I am about to attend a certification workshop for the Myers-Briggs Type Indicator (MBTI), so it’s on my mind. The MBTI is a tool for self awareness; through a self report questionnaire, the report highlights your preferences on four different dichotomies, giving you a four letter type. The four areas the tool explores are 1) the way a person receives energy, 2) the way a person prefers to take in information, 3) the way a person prefers to make meaning of information or come to a decision, and 4) the way a person prefers to live their life. I won’t go into too much detail about the theory and research behind it, but the four dichotomies are expressed as follows:
1. Extroversion (energy and stimulation comes from the external world of people and things) versus Introversion (energy and stimulation comes from the internal world of thoughts and reflection)

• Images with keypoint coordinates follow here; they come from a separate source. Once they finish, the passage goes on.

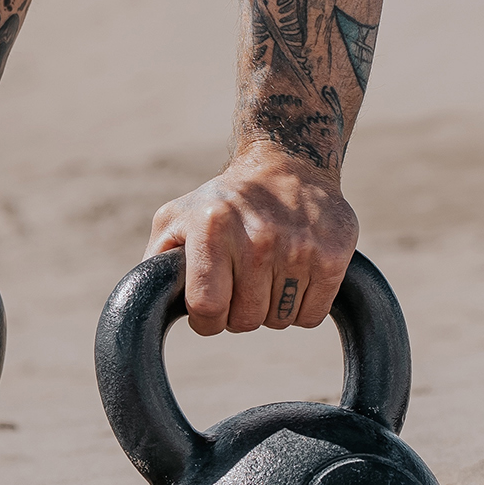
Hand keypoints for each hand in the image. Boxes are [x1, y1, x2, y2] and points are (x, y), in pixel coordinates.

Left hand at [147, 148, 358, 334]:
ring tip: (268, 273)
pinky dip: (302, 306)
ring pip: (280, 321)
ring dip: (271, 308)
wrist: (288, 163)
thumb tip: (147, 307)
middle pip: (245, 320)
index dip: (206, 320)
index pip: (207, 308)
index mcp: (212, 227)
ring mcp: (301, 246)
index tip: (210, 308)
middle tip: (242, 282)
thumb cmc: (223, 201)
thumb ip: (156, 263)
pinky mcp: (335, 254)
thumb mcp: (177, 219)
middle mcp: (259, 235)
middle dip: (238, 312)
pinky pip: (312, 315)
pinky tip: (295, 275)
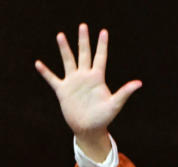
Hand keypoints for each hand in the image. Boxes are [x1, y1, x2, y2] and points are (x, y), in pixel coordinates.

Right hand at [35, 24, 141, 159]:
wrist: (89, 129)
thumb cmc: (103, 118)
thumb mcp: (115, 104)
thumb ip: (125, 92)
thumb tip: (139, 83)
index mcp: (97, 78)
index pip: (100, 57)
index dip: (102, 45)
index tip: (103, 31)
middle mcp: (85, 77)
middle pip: (84, 54)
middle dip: (83, 41)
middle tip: (83, 26)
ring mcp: (73, 83)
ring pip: (68, 61)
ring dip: (64, 49)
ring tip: (61, 36)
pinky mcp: (63, 91)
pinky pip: (52, 79)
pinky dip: (45, 72)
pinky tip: (38, 64)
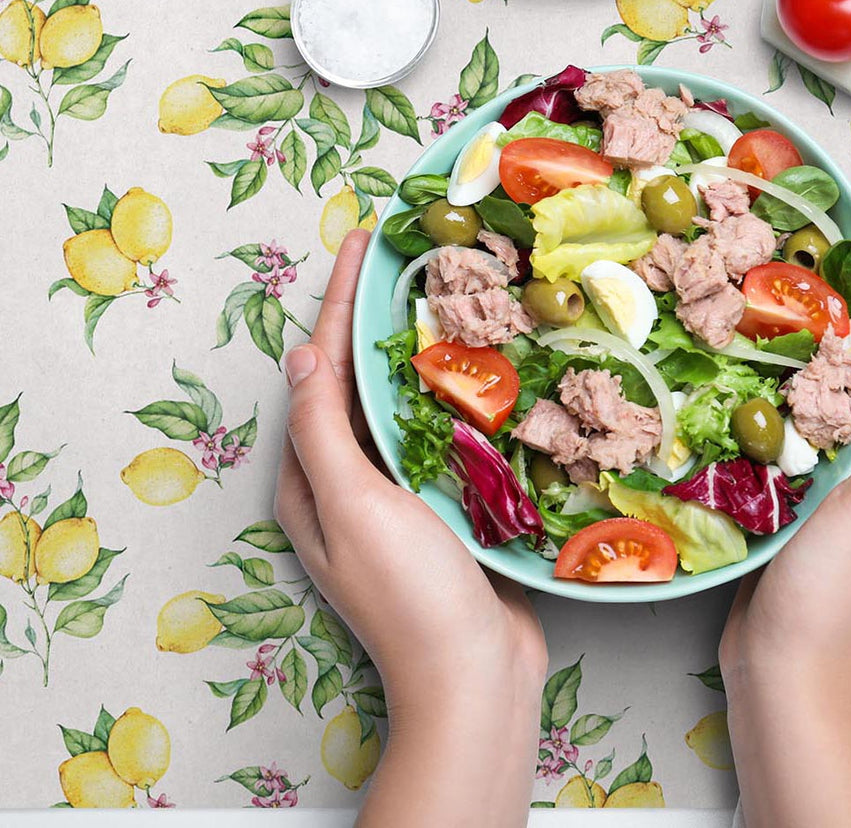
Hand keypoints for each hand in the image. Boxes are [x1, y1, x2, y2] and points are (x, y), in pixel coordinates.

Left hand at [276, 230, 546, 826]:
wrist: (477, 676)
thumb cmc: (410, 592)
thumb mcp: (353, 505)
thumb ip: (322, 431)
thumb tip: (303, 353)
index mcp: (312, 478)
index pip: (320, 371)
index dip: (338, 303)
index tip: (361, 241)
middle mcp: (348, 481)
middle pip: (359, 382)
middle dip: (376, 320)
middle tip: (406, 259)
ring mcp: (399, 494)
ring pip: (404, 404)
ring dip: (419, 352)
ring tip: (445, 296)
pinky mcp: (445, 504)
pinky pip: (444, 434)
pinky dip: (456, 395)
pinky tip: (481, 367)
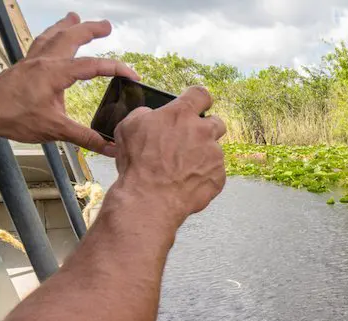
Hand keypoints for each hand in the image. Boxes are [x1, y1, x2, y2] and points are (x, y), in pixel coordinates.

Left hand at [0, 12, 138, 155]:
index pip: (93, 66)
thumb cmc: (13, 117)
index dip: (116, 68)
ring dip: (67, 26)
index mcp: (55, 73)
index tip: (132, 74)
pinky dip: (50, 35)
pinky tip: (51, 37)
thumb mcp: (54, 129)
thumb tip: (110, 147)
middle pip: (71, 37)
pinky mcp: (24, 65)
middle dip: (91, 30)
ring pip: (53, 35)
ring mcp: (32, 60)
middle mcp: (44, 61)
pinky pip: (40, 42)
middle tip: (106, 26)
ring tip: (76, 18)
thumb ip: (85, 138)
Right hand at [111, 87, 226, 227]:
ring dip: (203, 156)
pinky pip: (215, 173)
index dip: (199, 99)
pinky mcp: (219, 177)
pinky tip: (186, 182)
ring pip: (215, 150)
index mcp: (181, 115)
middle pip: (217, 122)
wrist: (150, 199)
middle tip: (191, 140)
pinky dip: (204, 176)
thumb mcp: (129, 127)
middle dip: (206, 129)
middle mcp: (202, 131)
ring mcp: (214, 155)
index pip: (200, 94)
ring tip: (182, 168)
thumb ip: (145, 114)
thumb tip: (152, 114)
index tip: (198, 104)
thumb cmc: (138, 164)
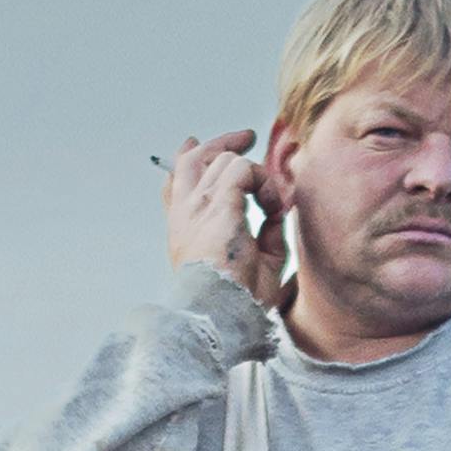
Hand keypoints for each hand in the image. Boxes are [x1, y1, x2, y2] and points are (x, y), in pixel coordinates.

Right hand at [164, 128, 281, 311]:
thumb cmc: (236, 302)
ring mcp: (197, 208)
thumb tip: (276, 213)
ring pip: (222, 159)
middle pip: (193, 161)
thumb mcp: (255, 263)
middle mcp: (185, 215)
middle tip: (246, 137)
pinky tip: (272, 203)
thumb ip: (264, 234)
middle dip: (222, 144)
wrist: (221, 313)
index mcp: (184, 232)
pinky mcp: (217, 205)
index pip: (174, 185)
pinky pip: (241, 169)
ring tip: (271, 198)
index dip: (184, 161)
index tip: (191, 145)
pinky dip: (262, 180)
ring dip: (254, 171)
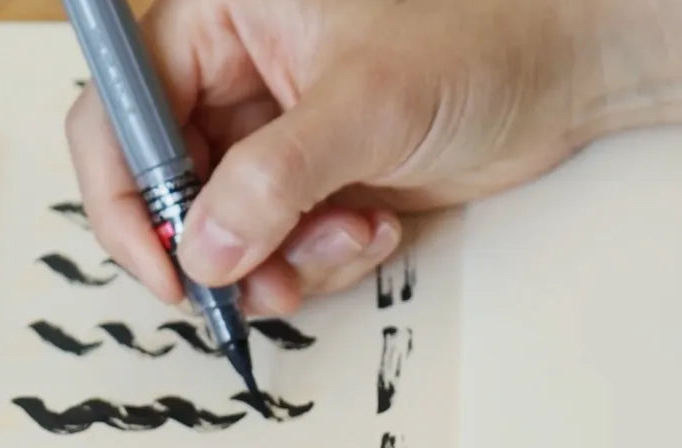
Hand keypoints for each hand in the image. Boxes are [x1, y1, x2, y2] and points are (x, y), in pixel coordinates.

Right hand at [65, 0, 611, 315]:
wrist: (559, 76)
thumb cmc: (476, 41)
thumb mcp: (366, 105)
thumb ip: (275, 178)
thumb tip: (206, 245)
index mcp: (220, 18)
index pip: (123, 109)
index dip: (126, 192)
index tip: (162, 260)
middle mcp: (232, 74)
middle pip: (163, 182)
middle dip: (214, 243)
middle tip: (255, 281)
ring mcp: (269, 133)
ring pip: (220, 229)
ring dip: (276, 259)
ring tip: (343, 239)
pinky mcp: (308, 182)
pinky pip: (274, 247)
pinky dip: (316, 259)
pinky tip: (372, 225)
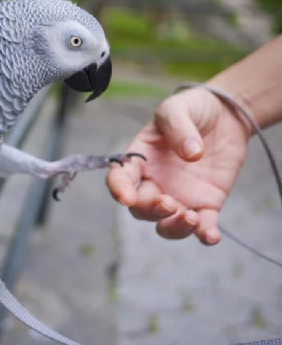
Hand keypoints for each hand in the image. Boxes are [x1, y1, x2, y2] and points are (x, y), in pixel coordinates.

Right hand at [106, 87, 251, 244]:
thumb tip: (191, 153)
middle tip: (169, 202)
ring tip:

2. Sensing (taking in information via the five senses) versus Intuition (taking in information by way of insight and seeing patterns)

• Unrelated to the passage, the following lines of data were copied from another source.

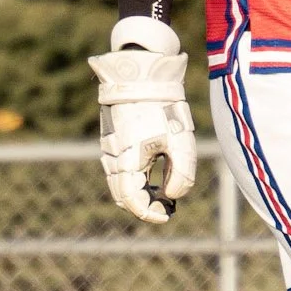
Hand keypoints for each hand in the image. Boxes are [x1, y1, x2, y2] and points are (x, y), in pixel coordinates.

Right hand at [88, 17, 196, 223]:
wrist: (142, 76)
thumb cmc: (163, 109)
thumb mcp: (181, 142)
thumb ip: (181, 175)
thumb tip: (171, 197)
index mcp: (127, 161)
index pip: (132, 201)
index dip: (149, 214)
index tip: (167, 215)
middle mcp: (113, 158)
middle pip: (123, 195)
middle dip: (145, 205)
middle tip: (169, 206)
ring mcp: (109, 149)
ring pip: (120, 183)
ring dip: (140, 193)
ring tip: (165, 192)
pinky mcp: (112, 140)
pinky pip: (119, 169)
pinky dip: (134, 179)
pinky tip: (154, 174)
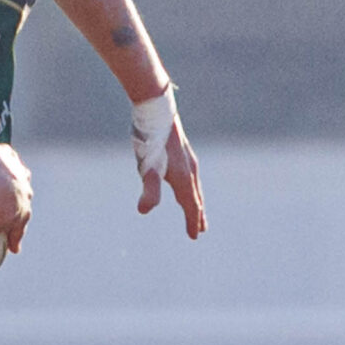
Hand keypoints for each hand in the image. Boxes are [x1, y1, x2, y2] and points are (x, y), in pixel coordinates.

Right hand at [0, 132, 33, 251]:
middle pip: (20, 179)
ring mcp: (22, 201)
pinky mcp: (19, 219)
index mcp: (11, 163)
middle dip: (15, 182)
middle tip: (6, 186)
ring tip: (10, 215)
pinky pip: (17, 230)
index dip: (3, 158)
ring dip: (17, 209)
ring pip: (22, 204)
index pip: (9, 157)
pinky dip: (15, 237)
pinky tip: (14, 247)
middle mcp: (21, 182)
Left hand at [139, 120, 205, 238]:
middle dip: (197, 214)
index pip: (190, 205)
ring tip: (195, 208)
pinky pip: (188, 174)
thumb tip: (144, 210)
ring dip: (195, 199)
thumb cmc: (151, 140)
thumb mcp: (147, 168)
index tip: (194, 236)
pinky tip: (183, 181)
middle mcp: (189, 169)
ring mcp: (186, 158)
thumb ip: (149, 190)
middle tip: (201, 229)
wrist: (155, 108)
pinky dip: (189, 185)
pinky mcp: (180, 150)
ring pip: (193, 185)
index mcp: (183, 177)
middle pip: (195, 197)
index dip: (192, 221)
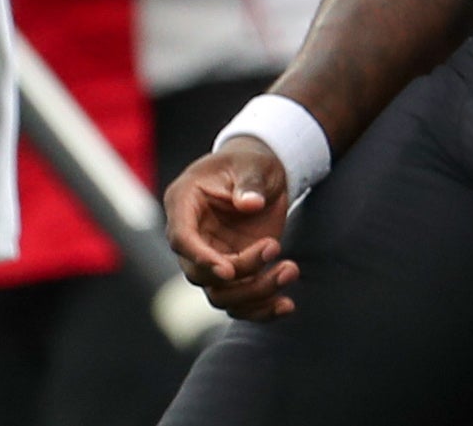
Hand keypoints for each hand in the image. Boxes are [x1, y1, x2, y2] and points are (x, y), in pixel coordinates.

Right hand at [165, 140, 297, 320]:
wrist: (262, 175)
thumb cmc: (251, 162)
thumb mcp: (253, 163)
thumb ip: (249, 183)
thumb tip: (250, 205)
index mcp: (184, 204)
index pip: (182, 239)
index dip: (201, 258)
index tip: (229, 271)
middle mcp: (192, 237)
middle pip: (200, 274)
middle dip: (241, 270)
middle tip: (275, 247)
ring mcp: (211, 258)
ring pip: (220, 295)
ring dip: (255, 293)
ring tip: (291, 270)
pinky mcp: (234, 272)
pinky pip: (239, 302)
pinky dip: (261, 309)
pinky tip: (286, 306)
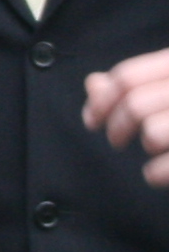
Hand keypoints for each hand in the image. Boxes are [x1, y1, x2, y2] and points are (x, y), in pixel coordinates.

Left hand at [84, 50, 168, 184]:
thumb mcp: (164, 86)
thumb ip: (132, 84)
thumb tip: (94, 82)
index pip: (128, 77)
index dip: (100, 102)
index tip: (91, 120)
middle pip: (135, 104)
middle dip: (117, 127)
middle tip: (116, 140)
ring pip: (154, 132)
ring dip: (148, 144)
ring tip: (156, 147)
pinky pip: (168, 164)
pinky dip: (156, 173)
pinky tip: (155, 174)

3. Thinking (basing decisions on logical analysis) versus Feeling (basing decision on evaluation of relative worth)
4. Perception (flexible, adaptable, and spontaneous lifestyle) versus Judgment (planned, decisive and orderly lifestyle)
The MBTI isn’t intended to tell you anything about yourself that you don’t already know; it just structures the information in such a way that it is accessible in everyday situations and highlights how your preferences might lead other to behave in ways that are different to the ways that you commonly behave.
An area that the MBTI has helped me in during the last year and a half is in communicating effectively with others. An example I often use is how a former colleague of mine, Mike Bryde , and I managed to communicate so effectively over the year and a half that we worked together.
Mike’s preference for Introversion had an apparent impact on his communication style. He was very reflective, didn’t give up too much, and was obviously energized by working on complex tasks on his own. Mike and I collaborated a lot when we worked together and one are that we had to consciously work on in order to collaborate effectively was in our communication styles.
I have a preference for Extroversion. One way that people can tell this about me is that I think out loud. Having the opportunity to talk about an idea with someone helps me form a fully coherent idea. The differences in mine and Mike’s communication styles came out a lot, and we worked at communicating effectively. I could have easily talked over Mike, not recognizing that when he was being silent, he was reflecting on the information he was taking in, not inviting me to keep talking. Mike, for his part, could have kept to himself, keeping his own ideas to himself and letting me go on and on. If this had been the case, we would not have been very effective.
Mike had to recognize, that sometimes I just needed to talk out my ideas and that they were not fully formed yet. For my part, I had to recognize when it was time to sit quietly and let Mike think. Our knowledge of the MBTI was extremely helpful. It gave us a framework to discuss our differences, and terminology to use to remind each other of our needs. We both were able to recognize the benefits of each other’s communication style and were able to create an environment in which we were able to work together. This not only allowed us to work together, accepting our diverse styles allowed us to bring out the best that each had to offer.
I’m curious if anyone else has any interesting stories of different communication styles working together. Was it challenging? Did you have a framework available to you, such as the MBTI, to help work through your differences?